Find the line containing "proteins | - |" in the records below. Copy exactly that line and each one after it, ending at the line containing "2.3. Anthropometric Measurements", and nothing more.
[Start of Attachment]
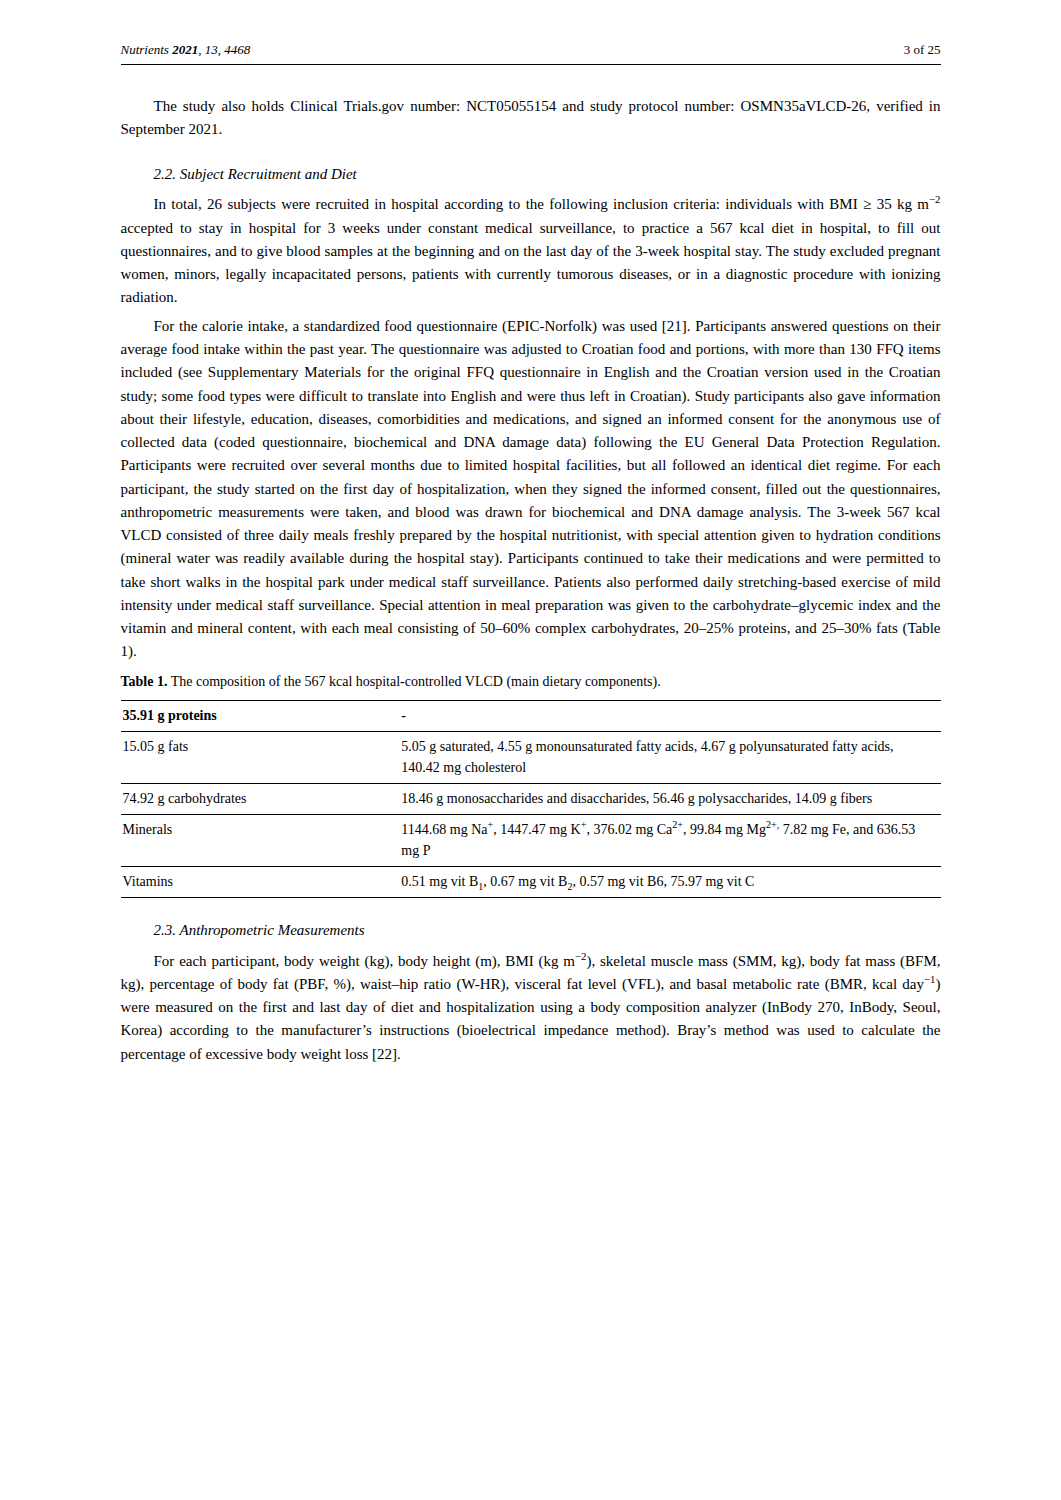Nutrients 2021, 13, 4468 3 of 25
The study also holds Clinical Trials.gov number: NCT05055154 and study protocol number: OSMN35aVLCD-26, verified in September 2021.
2.2. Subject Recruitment and Diet
In total, 26 subjects were recruited in hospital according to the following inclusion criteria: individuals with BMI ≥ 35 kg m−2 accepted to stay in hospital for 3 weeks under constant medical surveillance, to practice a 567 kcal diet in hospital, to fill out questionnaires, and to give blood samples at the beginning and on the last day of the 3-week hospital stay. The study excluded pregnant women, minors, legally incapacitated persons, patients with currently tumorous diseases, or in a diagnostic procedure with ionizing radiation.
For the calorie intake, a standardized food questionnaire (EPIC-Norfolk) was used [21]. Participants answered questions on their average food intake within the past year. The questionnaire was adjusted to Croatian food and portions, with more than 130 FFQ items included (see Supplementary Materials for the original FFQ questionnaire in English and the Croatian version used in the Croatian study; some food types were difficult to translate into English and were thus left in Croatian). Study participants also gave information about their lifestyle, education, diseases, comorbidities and medications, and signed an informed consent for the anonymous use of collected data (coded questionnaire, biochemical and DNA damage data) following the EU General Data Protection Regulation. Participants were recruited over several months due to limited hospital facilities, but all followed an identical diet regime. For each participant, the study started on the first day of hospitalization, when they signed the informed consent, filled out the questionnaires, anthropometric measurements were taken, and blood was drawn for biochemical and DNA damage analysis. The 3-week 567 kcal VLCD consisted of three daily meals freshly prepared by the hospital nutritionist, with special attention given to hydration conditions (mineral water was readily available during the hospital stay). Participants continued to take their medications and were permitted to take short walks in the hospital park under medical staff surveillance. Patients also performed daily stretching-based exercise of mild intensity under medical staff surveillance. Special attention in meal preparation was given to the carbohydrate–glycemic index and the vitamin and mineral content, with each meal consisting of 50–60% complex carbohydrates, 20–25% proteins, and 25–30% fats (Table 1).
Table 1. The composition of the 567 kcal hospital-controlled VLCD (main dietary components).
| 35.91 g proteins | - |
| --- | --- |
| 15.05 g fats | 5.05 g saturated, 4.55 g monounsaturated fatty acids, 4.67 g polyunsaturated fatty acids, 140.42 mg cholesterol |
| 74.92 g carbohydrates | 18.46 g monosaccharides and disaccharides, 56.46 g polysaccharides, 14.09 g fibers |
| Minerals | 1144.68 mg Na + , 1447.47 mg K + , 376.02 mg Ca 2+ , 99.84 mg Mg 2+, 7.82 mg Fe, and 636.53 mg P |
| Vitamins | 0.51 mg vit B 1 , 0.67 mg vit B 2 , 0.57 mg vit B6, 75.97 mg vit C |
2.3. Anthropometric Measurements
For each participant, body weight (kg), body height (m), BMI (kg m−2), skeletal muscle mass (SMM, kg), body fat mass (BFM, kg), percentage of body fat (PBF, %), waist–hip ratio (W-HR), visceral fat level (VFL), and basal metabolic rate (BMR, kcal day−1) were measured on the first and last day of diet and hospitalization using a body composition analyzer (InBody 270, InBody, Seoul, Korea) according to the manufacturer’s instructions (bioelectrical impedance method). Bray’s method was used to calculate the percentage of excessive body weight loss [22].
[End of Attachment]
▸ **WRITTEN SOLUTION**
| 35.91 g proteins | - |
| --- | --- |
| 15.05 g fats | 5.05 g saturated, 4.55 g monounsaturated fatty acids, 4.67 g polyunsaturated fatty acids, 140.42 mg cholesterol |
| 74.92 g carbohydrates | 18.46 g monosaccharides and disaccharides, 56.46 g polysaccharides, 14.09 g fibers |
| Minerals | 1144.68 mg Na + , 1447.47 mg K + , 376.02 mg Ca 2+ , 99.84 mg Mg 2+, 7.82 mg Fe, and 636.53 mg P |
| Vitamins | 0.51 mg vit B 1 , 0.67 mg vit B 2 , 0.57 mg vit B6, 75.97 mg vit C |
2.3. Anthropometric Measurements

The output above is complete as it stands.